Please turn the text of all the items below into a numbered list with one line per entry, skipping any blank lines. Leave the pictures out of your answer.
(Beginning of Material provided)
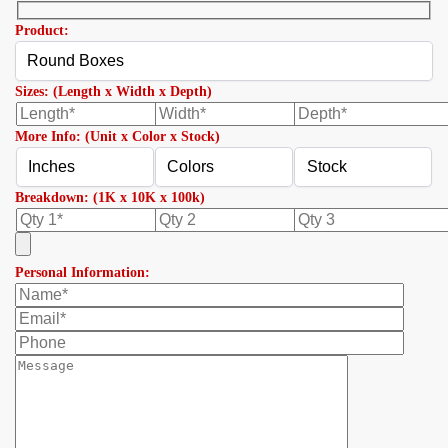
Product:
Sizes: (Length x Width x Depth)
More Info: (Unit x Color x Stock)
Breakdown: (1K x 10K x 100k)
Personal Information:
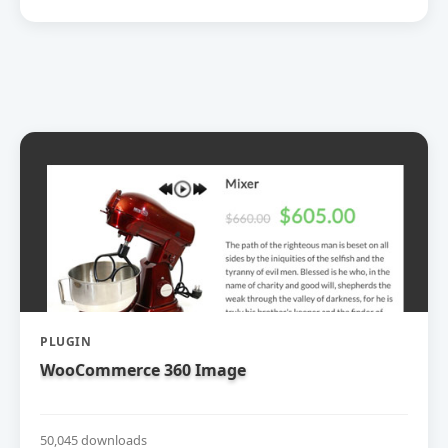
PLUGIN
WooCommerce 360 Image
50,045 downloads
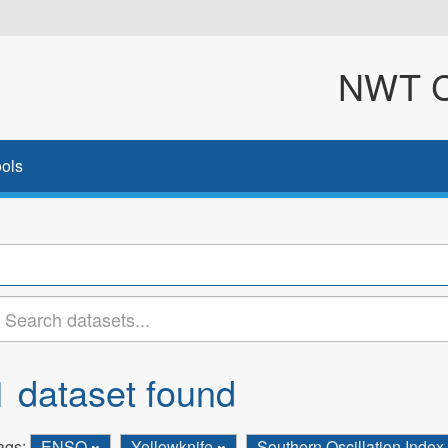
NWT Cl
ols
1 dataset found
ags:
ENSO
Yellowknife
Southern Oscillation Index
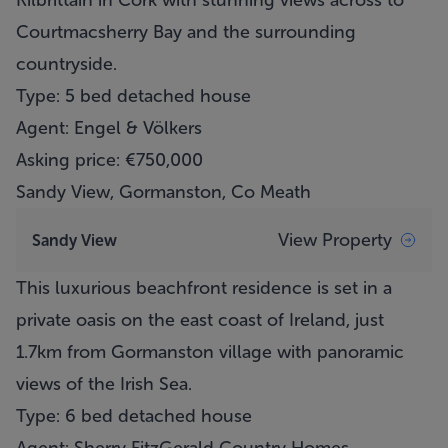
Kilbrittain in Cork with stunning views across to
Courtmacsherry Bay and the surrounding
countryside.
Type: 5 bed detached house
Agent: Engel & Völkers
Asking price: €750,000
Sandy View, Gormanston, Co Meath
View Property
Sandy View
This luxurious beachfront residence is set in a
private oasis on the east coast of Ireland, just
1.7km from Gormanston village with panoramic
views of the Irish Sea.
Type: 6 bed detached house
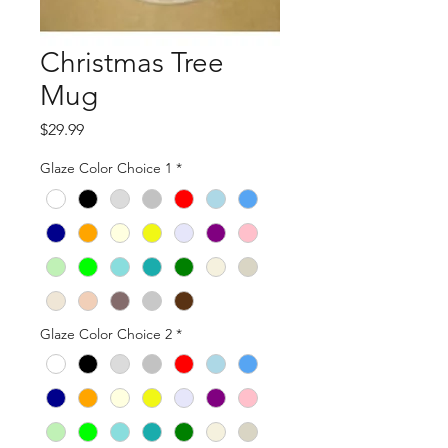
Christmas Tree
Mug
Price
$29.99
Glaze Color Choice 1
*
Glaze Color Choice 2
*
(End of Material provided)
* [Answer section]:
1. Product:
2. Sizes: (Length x Width x Depth)
3. More Info: (Unit x Color x Stock)
4. Breakdown: (1K x 10K x 100k)
5. Personal Information:
6. PLUGIN
7. WooCommerce 360 Image
8. 50,045 downloads
9. NWT Cl
10. ols
11. 1 dataset found
12. ags:
13. ENSO
14. Yellowknife
15. Southern Oscillation Index
16. Kilbrittain in Cork with stunning views across to
17. Courtmacsherry Bay and the surrounding
18. countryside.
19. Type: 5 bed detached house
20. Agent: Engel & Völkers
21. Asking price: €750,000
22. Sandy View, Gormanston, Co Meath
23. View Property
24. Sandy View
25. This luxurious beachfront residence is set in a
26. private oasis on the east coast of Ireland, just
27. 1.7km from Gormanston village with panoramic
28. views of the Irish Sea.
29. Type: 6 bed detached house
30. Christmas Tree
31. Mug
32. Price
33. $29.99
34. Glaze Color Choice 1
35. *
36. Glaze Color Choice 2
37. *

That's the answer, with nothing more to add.